Dante sonrió al imaginar la utilidad que ese conocimiento podría reportar a alguien como ese viejo, siempre dispuesto a escaparse y dar de lado a su trabajo.
—Hoy parecéis todos muy atareados —dijo el poeta cambiando de tema.
—Sí —corroboró el criado, que luego bajó la voz hasta un tono misterioso—. Invitados importantes…, y no es que vos no lo seáis, claro.
—¿Qué tipo de invitados? —preguntó Dante.
—Bueno…
Chiaccherino titubeó por un momento. Dudaba de si debía entregarse de nuevo a sus chismorreos, quizá temiendo la posibilidad de recibir otro castigo. Finalmente, le pudo más su afán de parlotear.
—Parece que son prestigiosos ciudadanos de Florencia. Aunque también podría haber otros invitados de superior alcurnia, incluso muy cercanos al propio Rey —dijo para incrementar el misterio—. El conde es un hombre muy relacionado.
«Ya lo creo», pensó Dante. Estaba intensa y ampliamente relacionado, hasta lo más divergente o contrapuesto que uno se podría imaginar, según había podido comprobar por propia experiencia. Poco más podría saber el viejo de aquel asunto, de modo que Dante le dejó seguir con sus tareas, ya que además le pareció inadecuado que le vieran charlando largo rato. No saber de quién podía fiarse no era un acicate para fomentar relaciones en público. El poeta retomó el camino de sus aposentos con la curiosidad prendida en aquella reunión y la influencia que pudiera tener en su misión. De nuevo en su habitación, se encontró con un par de fuentes de alimentos que los sirvientes habían dejado en su ausencia. Almorzó frugalmente, porque su cuerpo aún no le respondía con la energía de un hombre sano, y después se dejó caer en el lecho, con los ojos cerrados y meditando en silencio. Le volvió a atrapar un sueño espeso y sudoroso del que no despertó antes de que las sombras hubieran ya manchado por completo las luces del día. Se incorporó sin ganas y se preguntó cuánto tiempo habría pasado. Recién despierto, acurrucado entre las sombras de la estancia, Florencia parecía una fantasía todavía inalcanzable desde la lejanía del exilio. Le costaba reconocer que sus calles estaban ahí mismo, a un simple vistazo desde el ventanal. Aquel muro de misterio y anonimato que le habían creado le hacía sentirse infinitamente más lejos que las numerosas millas de distancia que antes le habían separado.

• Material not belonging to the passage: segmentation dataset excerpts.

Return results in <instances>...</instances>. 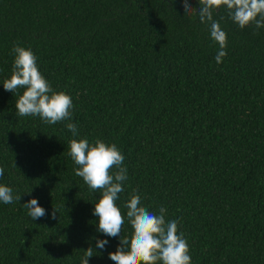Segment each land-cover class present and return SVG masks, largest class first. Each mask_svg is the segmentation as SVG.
Here are the masks:
<instances>
[{"label": "trees", "instance_id": "obj_1", "mask_svg": "<svg viewBox=\"0 0 264 264\" xmlns=\"http://www.w3.org/2000/svg\"><path fill=\"white\" fill-rule=\"evenodd\" d=\"M199 8L198 0H188ZM222 62L208 24L184 0H0V264H80L89 246L108 258L119 238L97 231L91 191L68 155L71 139L115 143L128 179L116 201L139 194L167 209L191 264H264V28L240 29L221 8ZM30 48L53 91L73 101L78 135L62 121L20 117L10 93L12 48ZM46 210L32 220L22 205ZM54 212L55 218L52 213ZM97 239L109 241L105 250Z\"/></svg>", "mask_w": 264, "mask_h": 264}, {"label": "clouds", "instance_id": "obj_2", "mask_svg": "<svg viewBox=\"0 0 264 264\" xmlns=\"http://www.w3.org/2000/svg\"><path fill=\"white\" fill-rule=\"evenodd\" d=\"M174 3V0H168ZM199 8L194 9L188 0H184L186 14H195L201 24H208L210 37L218 44L216 63L222 62L227 52V33L222 30L214 13L224 8L231 21L240 29L254 25L264 28V0H198ZM13 63L10 78L3 81V88L10 93L23 89L15 101L20 117H39L42 122L54 125L69 121L65 127L73 137L78 135L75 123L70 122L73 115V101L63 91H53L49 81L42 75L37 65V57L30 48L14 45ZM68 155L77 166L75 175L82 178L91 191L99 190L101 196L94 204L93 215L98 218L97 231L110 238H119L115 252H109L108 258L114 264H191L188 241L179 232V221L166 219L167 209L161 206L158 214L149 211L142 203L139 194H133L126 202V217L131 233L124 227L122 215L116 201L124 191L123 184L128 179L127 169L123 166L124 155L115 143L108 144L101 139L90 143L87 138L71 139ZM4 169L0 167V177ZM21 196L14 195L13 189L0 184V202L12 204L20 201ZM32 219H40L46 210L33 198L22 205ZM55 218L54 212L52 213ZM109 241L97 239L96 248L105 250ZM80 264H88L89 258L99 255L89 246L83 251Z\"/></svg>", "mask_w": 264, "mask_h": 264}]
</instances>
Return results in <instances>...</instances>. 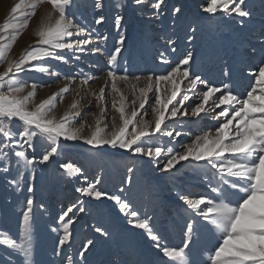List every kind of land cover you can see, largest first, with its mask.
Here are the masks:
<instances>
[{"label": "rangeland", "instance_id": "rangeland-1", "mask_svg": "<svg viewBox=\"0 0 264 264\" xmlns=\"http://www.w3.org/2000/svg\"><path fill=\"white\" fill-rule=\"evenodd\" d=\"M18 2L19 0H5L2 7L0 4V24L10 18L11 8ZM96 2L97 0H74L70 14L79 24L90 30L95 29L93 43L89 44L87 49L99 47L101 52L93 55L86 51L79 53V60H72L71 52L58 50L59 54L69 57V63L64 64L57 60H48L47 63L60 73V77L36 71L21 74L29 85L31 83L38 85L34 97L35 104H39L64 87L68 83L63 79L64 75H76L82 69L85 74L97 77L83 86V91L78 78L71 85L72 90L64 95L63 101H57L56 107L50 113V116L59 120L74 101H80V116L75 122V127H80L82 122H86L83 136H90L98 118L109 125L108 131H111L112 117H115L117 125L121 123L119 114L111 107L110 87H105L106 81L110 85L107 77L109 57L119 39L115 26L117 15L124 17L121 29L126 37L117 59V68L120 72L127 68L128 72L135 76L164 75L171 67L176 66L188 51H192L193 60L188 66L190 72L199 74L210 84L217 87L228 84L233 93L239 94L241 99L246 98L247 92L255 86V77L252 73L258 71L260 61L258 53L259 39L264 32V0H246L252 17L244 25L240 24L241 18L235 14L228 15L220 11L215 14L203 12L202 8L207 0H165L159 15H153L155 9L151 7V3L154 0H145L143 7L136 5L134 0H99L102 5L100 9L95 7ZM177 6L182 8V13L173 16L172 9ZM47 10H50L47 3L36 9L29 26L24 29L9 52V59H18L22 52L34 43L36 39L34 33ZM101 15L104 16V21L97 25L95 20ZM192 28L196 29L195 33L191 32ZM96 33L106 35L108 39L97 44ZM190 35L194 36L191 41L188 39ZM169 38L174 40L175 44H169ZM173 47L176 49L175 52L172 51ZM253 48L257 49V53H252ZM162 56L170 61L171 67L161 62ZM6 67L7 61L0 63V71ZM117 83L131 100L130 84L119 81ZM142 86L143 80L138 87ZM101 87H105L107 103L106 114L103 117L100 116L95 97L88 94L93 90L98 93ZM160 87L162 89L170 87V84L162 83ZM181 88L183 90L185 85L182 84ZM30 90V87L26 88L20 95H26ZM198 90L205 89L198 85ZM78 92L80 96L77 95ZM136 94L139 95L138 90ZM188 94L192 99L186 104L191 103L194 106L199 102L191 92ZM149 97L154 101L152 93H149ZM29 107L33 105L30 104ZM145 109L148 115H143L144 110H141L137 119L142 116L143 119L154 122V114L148 104L145 105ZM127 111L130 112V108ZM219 111L220 109H215L207 116L202 113L201 117L189 115L167 120L168 129L179 130L182 135L173 141L163 133H158L153 138H146V143L164 147L165 150L169 146L182 150L191 143L195 135L217 124V120L211 117ZM223 119L218 117L221 122ZM11 124L18 131L22 130L21 122L13 120ZM47 150L50 149L47 148L46 141L38 137L27 152L38 161ZM9 158L12 162L9 173L3 172V162L0 161V232L6 237L16 238L19 242L22 213L26 209V199L31 195L34 200L32 264H66L67 256L80 261V264H171L169 258L164 257L162 251L155 246V242L148 238L145 230L134 228L128 223L130 217L124 215L114 201L106 198L97 201L81 196L76 191L78 187L87 186L88 182H93L97 178L100 179L98 187L101 190L110 195H120L123 200L129 201L131 207L141 214V218L145 214L152 217L154 231L164 238L161 243L168 246H181L185 239L186 222L190 218L199 221L198 230L193 233L192 243L188 249L190 264H206L208 250L217 245L213 232L200 226L204 222L200 221L199 217H193L192 210L187 209L184 201L180 199L181 196L195 198L207 193L205 173H208V169L203 163L185 161L177 165V170L165 172L161 170L164 156L150 159L109 146L96 149L82 140H62L59 154L44 164L36 163L32 169L34 180L29 181L26 176L22 185L23 191H17L9 184V181L17 176L16 169L12 166L16 158L11 151ZM62 163H73L81 169V173L68 176L60 167ZM129 169L132 171L129 172ZM29 182L34 188L31 194L27 192ZM195 191L196 193L192 194ZM78 202H82L86 210L80 213L73 209L75 220L70 228L71 239L57 254L59 238L64 234L58 222L59 216L69 206ZM72 215L73 213H69V216ZM97 226L107 230L109 235L101 236L95 231ZM53 228L57 231H52ZM88 240H93L94 245L85 253L84 260H81L79 252L83 250L82 246ZM20 262L21 257L15 250L0 245V264Z\"/></svg>", "mask_w": 264, "mask_h": 264}, {"label": "snow or ice", "instance_id": "snow-or-ice-1", "mask_svg": "<svg viewBox=\"0 0 264 264\" xmlns=\"http://www.w3.org/2000/svg\"><path fill=\"white\" fill-rule=\"evenodd\" d=\"M44 3L50 5V10L46 11L34 33L36 37L34 43L25 49L18 59H9L8 54L13 45L29 26L36 9ZM73 3L74 0H19L11 8L10 18L0 24V63L7 61V67L0 71V161L3 162V172L9 173L12 163L9 151L13 152L16 160L12 166L17 172V176L10 180L9 184L15 190L23 191L22 185L26 176L29 181L35 178L32 173L34 165L44 164L51 157L58 155L62 140H82L96 149L109 146L150 159L164 156L161 170L165 172L177 170V165L185 161L203 163L208 173H211L210 176L205 173L207 193L195 198L181 196L180 199L184 201L187 209L192 210L193 217H199V220L204 222L200 226L207 228L216 236L217 245L208 250L206 264H264V32L259 39L258 71L252 73L255 77V86L247 92L246 98L241 99L239 94L233 93L228 84L217 87L202 79L199 74L190 72L188 66L193 60L192 51H188L174 67H171L170 61L162 56L161 62L171 67L164 75L135 76L131 75L127 68L120 72L117 68V59L126 37L121 29L124 17L117 15L115 26L119 39L109 57L107 77L110 85L106 81L105 87H110L111 107L119 114L121 123L117 125L115 117H112L111 131H108L109 125L98 118L90 136H83L86 122H82L80 127H75V122L80 116V101H74L59 120L50 116V113L56 107L57 101H63L64 95L72 90L71 85L78 78L83 91V86L97 77L85 74L82 69L76 75H64L63 79L68 83L58 92L35 104L34 97L38 85L36 83L29 85L21 76L22 73L36 71L60 77V73L47 63L48 60L69 63V57L59 54L58 50L71 52L72 60H79V53L86 51L93 55L101 52L99 47L87 49V46L93 43L95 29L90 30L75 20L70 14ZM134 3L143 7L145 0H134ZM164 3L165 0H154L151 3V7L155 9L153 15L160 14ZM95 7L97 9L102 7L99 0ZM202 11L208 14H215L218 11L228 15L235 14L241 18V25L252 17L246 0H207ZM181 13L182 8L179 6L172 9L173 16ZM103 21L104 16L101 15L95 23L99 25ZM195 31V28L191 29L192 33ZM193 38V35L188 37L189 41ZM107 39L106 35L98 33L95 35L97 44ZM168 43L175 44V41L169 38ZM172 51L175 52L176 49L173 47ZM252 53H257V49L253 48ZM141 80L144 81V86L138 87ZM118 81L130 84L131 100L118 86ZM132 81L135 83H131ZM162 83L170 84V87L162 89L160 87ZM182 84L185 85L183 90ZM198 85H202L205 90L199 91ZM29 87L31 90L27 91L26 95H20ZM105 87H101L98 93L94 90L88 93L95 97L101 117L107 110ZM137 90L139 95L136 94ZM189 92L199 100L194 106L191 103L186 104L192 99ZM149 93H152L154 101L150 99ZM77 95L80 96V92ZM30 104L33 107L30 108ZM146 104L154 114V122H149L142 116L137 119L141 110H144L143 115H148ZM129 108L130 112L127 111ZM215 109L220 111L211 118L217 120V124L195 135L191 143L182 150H176L174 146H169L165 150L164 147L146 143V138H153L158 133H163L173 141L182 135L179 130H169L167 120L189 115L201 117L202 113L207 116ZM218 117H223V121H219ZM13 120L22 123V130L18 131L12 126ZM38 137L46 141V146L50 150L45 151L37 161L35 156L28 155L27 149L33 147V142ZM60 167L70 177L81 173V169L73 163H62ZM131 171L132 169H129V172ZM99 184L100 179L97 178L93 182H88L87 186L78 187L76 191L81 196L97 201L102 198L114 201L119 205L120 211L130 217L128 223L134 228L145 230L148 238L155 242V246L162 251L164 257L169 258L171 264H190L188 249L192 243L193 233L198 230L199 221L190 218L186 222L185 239L181 246H168L161 243L164 238L154 231L152 217L145 214L141 218V214L131 207L129 201L123 200L120 195H110L101 190ZM33 191V185L29 182L27 192L31 194ZM120 191L123 192V189ZM33 206L34 200L29 195L26 199V209L22 213L19 242L16 238L6 237L0 232V237H4L0 238V245L15 250L21 257L20 264H32ZM73 209L80 213L86 210L82 202H78L69 206L59 216L58 222L64 234L59 238L57 254L71 239L70 228L75 220ZM69 213L73 215L69 216ZM52 231L55 232L57 229L53 228ZM95 231L101 236L109 235L107 230L100 226H97ZM93 245V240H88L82 246L83 250L79 252L81 260H84L85 253ZM66 264H80V261L67 256Z\"/></svg>", "mask_w": 264, "mask_h": 264}, {"label": "bare ground", "instance_id": "bare-ground-1", "mask_svg": "<svg viewBox=\"0 0 264 264\" xmlns=\"http://www.w3.org/2000/svg\"><path fill=\"white\" fill-rule=\"evenodd\" d=\"M4 3H5V0H0L1 7H2V5H4ZM195 185H196V184H195ZM195 193H196V191L193 192L192 194H195Z\"/></svg>", "mask_w": 264, "mask_h": 264}]
</instances>
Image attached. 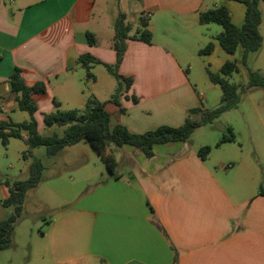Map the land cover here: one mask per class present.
I'll return each mask as SVG.
<instances>
[{"label": "crops", "instance_id": "1", "mask_svg": "<svg viewBox=\"0 0 264 264\" xmlns=\"http://www.w3.org/2000/svg\"><path fill=\"white\" fill-rule=\"evenodd\" d=\"M107 3L0 0V122H23L9 115L21 111L9 84L15 69L28 85L45 86V95L33 96L36 120L42 106L46 112L54 110L53 101L61 110H73L82 109L91 95L100 102L111 99L115 92L99 64L92 65L95 79L91 80L78 61L80 55L90 54L104 64H115L114 33L106 43L99 39L104 35L101 30L108 33L113 28ZM117 3L121 10L116 14L115 5L111 18L123 13L133 30L143 17L152 40L150 44L126 41L118 73L132 83L127 91L123 85L120 106L106 105L111 126L119 123L134 134L181 126L188 110L206 109L204 96L189 79L190 60L198 57L202 62L199 50L209 42L214 48L205 56L214 70L229 60L214 40L221 30L200 24L199 14L223 6L239 26L246 7L233 0ZM92 19L99 26L89 32L96 45L86 39V25ZM200 147L188 141L155 145L154 156L147 159L124 145L110 151L118 177L109 174L89 192H84L85 183L74 185L61 177L51 180L45 207L57 214L41 233L36 264H264V195L258 193L264 187V162L260 157L247 159L241 148L242 157L210 163L209 157L205 161L198 157ZM8 196L5 186L3 199ZM13 247L14 242L8 249Z\"/></svg>", "mask_w": 264, "mask_h": 264}, {"label": "trees", "instance_id": "2", "mask_svg": "<svg viewBox=\"0 0 264 264\" xmlns=\"http://www.w3.org/2000/svg\"><path fill=\"white\" fill-rule=\"evenodd\" d=\"M242 3L246 7L245 18L241 25L232 23L229 11L223 7H217L201 12L199 14V22L202 25L215 24L221 27V31L215 36L214 40L219 44L222 50L233 55L238 47H242V62L246 63L250 53L259 50L263 44V36L260 32L262 21L260 4H264V0H233ZM126 17L120 13L114 22V36L112 47L116 53V62L113 66L98 61L90 54H83L78 57V61L86 70V77L94 80V75L90 72L92 65H102L108 73L114 76L117 82V88L108 102H100L93 95L86 99L82 109H73L57 111L44 115L43 123L46 126L63 127V135L53 133L50 136H42L39 133L38 123L34 117L37 106L33 101L35 95H45V86L41 83L28 85L19 69L11 74L9 84L11 91L16 93L18 109L29 114V120L20 123L12 121L0 122V143L7 146L11 139L24 140L28 145V150L22 155L24 160L33 157V150L38 147H45L49 156H55L65 147H70L79 143L82 139L88 140L92 149L105 163L110 175L116 176L117 162L114 155L109 151L112 144L117 148L124 145L131 146L142 152L147 159L154 156L153 147L174 142H185L195 132L196 129L214 122L225 112L234 109L240 102V87L228 82L227 78L238 72V66L234 61L227 60L218 73H212L207 70L210 82L218 85L221 89V104L212 109L194 108L187 111L185 122L179 127L160 126L152 131L142 134L131 133L125 126L117 123L111 126V115L106 110L108 103L120 106L119 96L125 84L127 91L132 83L131 78H126L118 73V67L123 59L126 51L127 40H137L150 44L152 34L147 28V20L143 17L140 19L139 27L131 34L132 28L126 23ZM88 44L94 45L95 37L91 33H86ZM214 45L209 42L203 49L199 50V55H209L213 51ZM253 87H264V77L258 72H249L248 84L241 91L251 89ZM132 101L137 103V99L132 97ZM57 108L58 103L53 101ZM125 110L120 109L123 113ZM194 117H198L195 119ZM26 132L24 139L22 133ZM227 135H223L216 147L225 143L235 141L232 129L227 128ZM211 152L210 146H201L197 155L205 161ZM42 165L38 159H33L29 167V177L26 181L5 184L8 188L9 196L1 200L3 207L13 208V214L6 219L0 220V251L6 250L13 245L14 227L18 221L20 212L24 205L25 194L29 189L36 188L41 179ZM258 193L264 195V187L260 186Z\"/></svg>", "mask_w": 264, "mask_h": 264}, {"label": "rangeland", "instance_id": "3", "mask_svg": "<svg viewBox=\"0 0 264 264\" xmlns=\"http://www.w3.org/2000/svg\"><path fill=\"white\" fill-rule=\"evenodd\" d=\"M119 0H108L106 11L108 12L111 25L113 26L116 18H111L110 14L116 5V14L121 10L119 8ZM262 16L260 32L263 36V44L259 50L250 53L246 63L242 62V47H238L233 55H228L229 60L234 61L238 66V72L227 78L228 82L240 87V102L238 106L231 109L214 122L199 127L193 135L187 140L190 144L200 146H210L209 154L210 163L217 159L235 160L242 157L240 150H246L245 156L249 160H256L258 157L264 162V87H253L248 90L241 91L248 84L249 72H258L264 77V4L259 6ZM98 15L96 14L95 17ZM97 19L90 20L86 27L88 32L98 31L99 26ZM110 25V27H111ZM210 25V24H209ZM211 28L221 30L218 25H210ZM133 30L136 27L133 26ZM107 33L106 30H101L104 34L100 36V42L106 43L113 36L114 29ZM215 35L216 32H213ZM97 39V38H96ZM94 45H96L94 43ZM206 46L202 45L204 48ZM223 55V54H222ZM214 55V60H218ZM203 61H199L198 57H193L190 60V75L189 79L196 92L203 95V106L212 110L221 104V89L218 85L210 82L207 70L212 73H218L214 70L213 62L207 61V56L200 57ZM187 69V66H183ZM98 70L101 71L106 78L109 79V87L112 93L115 92L117 83L112 79L102 65H98ZM92 72V71H91ZM95 74L94 72H92ZM108 82L105 81V84ZM45 107H41L37 114L39 123V133L42 136H50L53 133L58 136L63 135V127L46 126L43 123V117L46 114L55 111H65L59 108H54L52 112H46ZM10 117L17 121L29 120V114L23 111H17L15 114H9ZM198 119V117H194ZM36 120V121H37ZM231 128L235 141L227 145H221L220 149H216L215 145L220 141L223 135H227V128ZM27 136L26 132L22 133ZM109 151H118L114 145L109 146ZM28 150V145L24 140L11 139L7 146L0 143V200L3 199L5 181L10 184L14 182L26 181L29 177V167L33 159H38L42 165L41 179L36 188L29 189L24 198V205L20 212L18 221L14 227L13 242L14 247L0 253V264H36L35 250L39 242H41V233L47 231V221L53 219L57 214L54 209H48L45 204L50 202L49 183L56 177H61L63 180L71 184L85 183L87 184L84 192H89L92 187L101 183L108 178L109 172L105 163L92 149L88 140L82 139L76 145L65 147L60 150L57 155L49 156L45 147H38L33 150V157L24 160L22 155ZM118 154V153H117ZM116 154V155H117ZM124 177H127L126 170ZM72 178V180H71ZM7 188V186H6ZM8 189V188H7ZM13 214V208L3 207L0 204V219H6Z\"/></svg>", "mask_w": 264, "mask_h": 264}]
</instances>
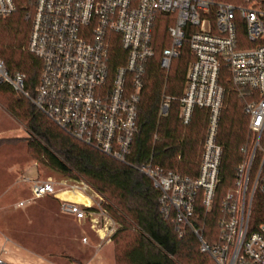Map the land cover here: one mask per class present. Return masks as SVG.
<instances>
[{
    "label": "built area",
    "instance_id": "obj_1",
    "mask_svg": "<svg viewBox=\"0 0 264 264\" xmlns=\"http://www.w3.org/2000/svg\"><path fill=\"white\" fill-rule=\"evenodd\" d=\"M31 26L24 50L41 62L38 84L31 96L25 75L9 73L0 59V87L26 99L59 129L113 160L127 163L138 132V105L149 61L154 57L152 25L159 15H173L167 28L170 47L159 66L168 74L186 39L194 60L188 65L182 95H162L158 117L168 116L178 102V120L188 126L194 111L206 112V131L196 177L166 171L151 160L133 167L159 192V212L182 237L192 232L201 253L214 264H264V221L251 222L254 199L264 215V9L255 3L237 6L213 0H31ZM16 12L14 0H0V19ZM244 40H238V28ZM124 53L111 69L112 49ZM228 72L233 91L242 101L248 141L240 148L242 161L232 188L221 202L220 241L208 246L192 225L196 203L213 207L220 183L223 147L217 142L225 90L220 72ZM129 165V164H128ZM30 197L17 208L51 196L64 215L86 222L101 244L112 242L116 223L103 208L102 198L84 180L56 184L24 177ZM79 192L88 203L58 198L59 192ZM83 243L87 238H83ZM4 254V252H2ZM0 264H5L1 258Z\"/></svg>",
    "mask_w": 264,
    "mask_h": 264
},
{
    "label": "trees",
    "instance_id": "obj_2",
    "mask_svg": "<svg viewBox=\"0 0 264 264\" xmlns=\"http://www.w3.org/2000/svg\"><path fill=\"white\" fill-rule=\"evenodd\" d=\"M14 1L16 12L0 19V59L9 73L25 75V89L33 96L41 62L23 48L31 26L32 1ZM213 1L237 6L255 3L264 9V0ZM173 20V15H159L152 25L154 57L146 67L144 89L138 105V132L127 157L129 165L75 140L26 99L11 100L7 106L10 114L24 124L28 150L35 160L61 177L86 181L102 198L104 210L118 226L112 236L114 264H214L208 255L200 252L199 242L192 232L178 236L176 226L159 212V192L146 176L133 168L151 160L164 170L182 176L194 178L198 174L206 112L196 109L191 123L183 126L178 120V102L173 101L168 116L158 117L163 94L176 99L182 95L187 67L194 60L187 43L188 31L168 74L161 70L162 52L170 47L167 28ZM237 36L238 40H244L242 26L238 28ZM123 56L124 53L116 45L111 53L113 71L122 64ZM219 83L225 90L217 137V142L223 147L221 180L212 210L206 212L199 200L192 217V225L201 230L204 242L210 247L220 241L221 202L232 188L235 172L242 161L240 148L249 137L242 101L233 91L225 69L220 72ZM9 95L8 87L1 86L0 96L7 98ZM262 209L260 198H255L250 222L253 226L264 221Z\"/></svg>",
    "mask_w": 264,
    "mask_h": 264
},
{
    "label": "rangeland",
    "instance_id": "obj_3",
    "mask_svg": "<svg viewBox=\"0 0 264 264\" xmlns=\"http://www.w3.org/2000/svg\"><path fill=\"white\" fill-rule=\"evenodd\" d=\"M11 100L22 98L13 93L7 98L0 96V253L4 252L1 258L5 264H91L98 237L86 222L64 215L52 197L16 207L18 201L30 197L29 188L21 183L24 177L51 179L56 184L73 180L53 173L34 159L28 150L24 124L7 109ZM57 196L88 203L79 192L65 191ZM83 238L88 243H83ZM109 258L106 264H114V257L113 262Z\"/></svg>",
    "mask_w": 264,
    "mask_h": 264
},
{
    "label": "crops",
    "instance_id": "obj_4",
    "mask_svg": "<svg viewBox=\"0 0 264 264\" xmlns=\"http://www.w3.org/2000/svg\"><path fill=\"white\" fill-rule=\"evenodd\" d=\"M98 244H99V240H98L97 245ZM111 245H112V243L101 244L100 248L95 246L94 247V253H93L92 258L90 259L89 263H91V264H106V261L108 260L109 256H110V258H109L110 261L113 262V256H112V252H111L113 250V246H111ZM109 247H111V251H110ZM108 252H109V256H108Z\"/></svg>",
    "mask_w": 264,
    "mask_h": 264
},
{
    "label": "bare ground",
    "instance_id": "obj_5",
    "mask_svg": "<svg viewBox=\"0 0 264 264\" xmlns=\"http://www.w3.org/2000/svg\"><path fill=\"white\" fill-rule=\"evenodd\" d=\"M64 192H65V191H64ZM59 193H61V192H59ZM59 193H58V194H59ZM58 194H57V195H58Z\"/></svg>",
    "mask_w": 264,
    "mask_h": 264
}]
</instances>
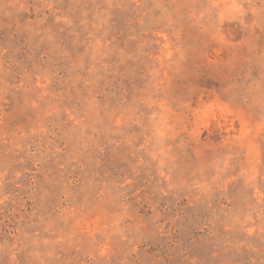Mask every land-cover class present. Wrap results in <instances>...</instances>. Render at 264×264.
I'll return each mask as SVG.
<instances>
[{
  "label": "rangeland",
  "instance_id": "obj_1",
  "mask_svg": "<svg viewBox=\"0 0 264 264\" xmlns=\"http://www.w3.org/2000/svg\"><path fill=\"white\" fill-rule=\"evenodd\" d=\"M0 264H264V0H0Z\"/></svg>",
  "mask_w": 264,
  "mask_h": 264
}]
</instances>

Entre tinieblas, recibió una visita que consiguió sacarle del sopor. Francesco de Cafferelli entró con su decisión habitual. Su candil encendido devolvió los colores a la estancia. Saludó sin demasiada familiaridad, como si se acabaran de conocer.
—Me envía el conde con el encargo de llevaros a su presencia.
—Parece que algunas reuniones importantes y secretas sí que se celebran en palacio, en lugar de hacerlo en tabernas clandestinas —contestó Dante.
—Sé lo mismo que vos al respecto —le replicó seco y tajante—. Quizá menos, ya que parece que sabéis rodearos de buenos informantes. Tal vez tengáis la idea equivocada de que soy el confesor del conde.
Dante quedó un tanto desorientado. Aquel era el Francesco de siempre, el orgulloso y malencarado caballero con la lengua tan cortante como el filo de su daga. El poeta no pudo evitar mover la cabeza en un triste gesto de desolación al pensar que Francesco se había encargado, de manera brutal, de disipar todas sus dudas acerca de una posible nueva amistad tras su íntima charla de la taberna.
—Vayamos pues al encuentro de tu señor —dijo Dante, con desánimo, enfilando la puerta con paso desganado—. Veamos que nuevas nos trae de esta ciudad en la que tan difícil resulta esquivar las saetas del odio…
Al llegar al umbral le detuvo la voz de Francesco a sus espaldas.
—No era mi intención ser descortés. Disculpadme si así lo habéis entendido.
Dante sonrió para sí sin decir nada. Excusa semejante en alguien tan orgulloso y soberbio como su joven escolta ya era más de lo que hubiera soñado obtener. Y era suficiente, incluso, para devolver algo de ánimo a su viejo corazón.